Collection procedure:
  • Use clean containers suitable for water sampling (glass or appropriate plastic).
  • Before the final sampling, rinse the container with the seawater itself, repeating the procedure five consecutive times (5×).
  • After rinsing, collect the required volume of surface water, keeping the container facing against the current at all times to prevent the entry of sand particles.
  • Seal the container immediately after collection.
Filtration
Upon arrival at the laboratory, the seawater should be immediately subjected to vacuum filtration.

Materials used:
  • Kitasato flask
  • Büchner funnel
  • Standard laboratory filter paper

Procedure:
  • Vacuum filtration aims to remove coarse particles such as sand, debris, and suspended particulate matter, ensuring a cleaner solution for subsequent medium preparation.
  • Filter the water carefully, pouring small amounts at a time. Remember to change the filters after every few filtrations, as retained sand slows the filtration rate.
  • When transferring the water to the cleaned culture flasks, make sure to measure the volume in each flask. It is recommended to use a 1-liter graduated cylinder.
Supplementation
After filtration, the seawater must be supplemented to enhance the culture medium.
For each 1 L of filtered salt water add: 1 mL of NaNO3 1 mL of NaH2PO4•H2O 0.5 mL of trace metals

  • Mix carefully after the addition of the supplements. For further details on stock solutions preparation, refer to Cyanobacteria Growth V.2, DOI: dx.doi.org/10.17504/protocols.io.4r3l22o8xl1y/v2.

Sterilization
After supplementation, the medium must be sterilized by autoclaving.

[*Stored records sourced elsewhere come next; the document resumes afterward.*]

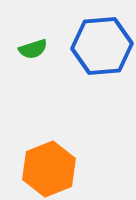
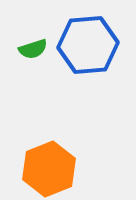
blue hexagon: moved 14 px left, 1 px up
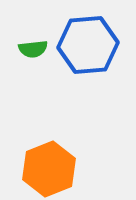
green semicircle: rotated 12 degrees clockwise
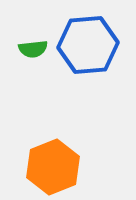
orange hexagon: moved 4 px right, 2 px up
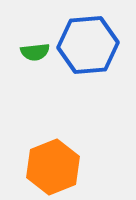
green semicircle: moved 2 px right, 3 px down
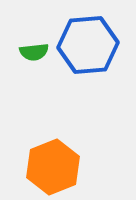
green semicircle: moved 1 px left
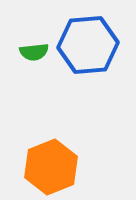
orange hexagon: moved 2 px left
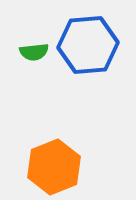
orange hexagon: moved 3 px right
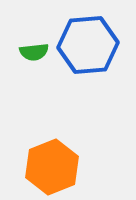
orange hexagon: moved 2 px left
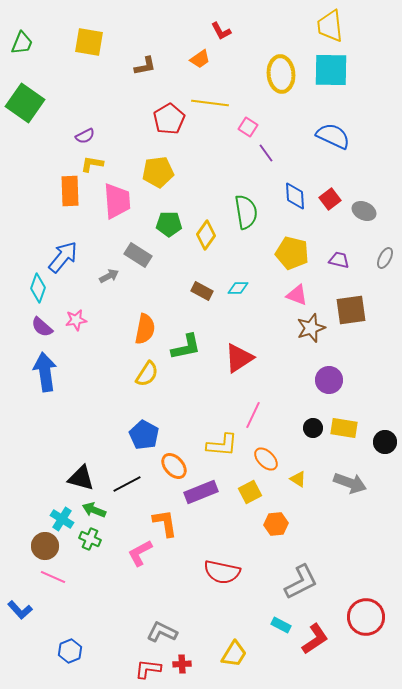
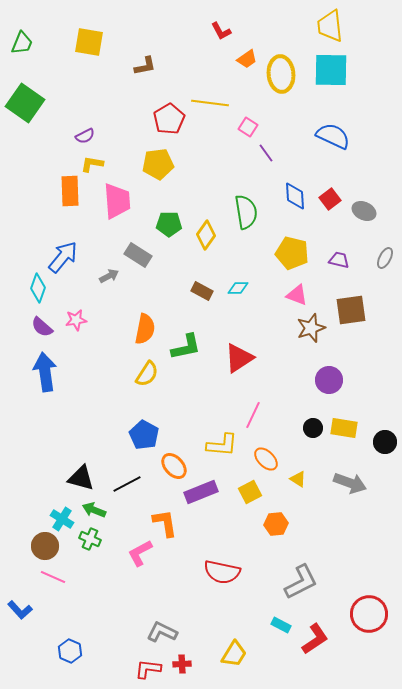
orange trapezoid at (200, 59): moved 47 px right
yellow pentagon at (158, 172): moved 8 px up
red circle at (366, 617): moved 3 px right, 3 px up
blue hexagon at (70, 651): rotated 15 degrees counterclockwise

ATTENTION: The autoclaving time depends on the volume of solution in each container and may vary according to the amount being autoclaved.
Cooling
After autoclaving, the containers should be:
  • Removed from the autoclave
  • Allowed to cool naturally on the laboratory bench, without external interference
InoculationUntitled section
Once the medium has cooled:
  • Perform the inoculation of the cyanobacteria.
  • Do not forget to add the vitamin MIX.
Final considerations
The vitamin MIX must be added only after the medium has been autoclaved and allowed to cool, at a ratio of 1 mL per 1 L of medium, since some of its components are heat-sensitive and may degrade during sterilization.
Protocol references
Borges RM, Ferreira GA, Chagas F, pauloihc, Chagas FOC. Cyanobacteria growth. protocols.io; 2023. DOI: 10.17504/protocols.io.4r3l22o8xl1y/v2.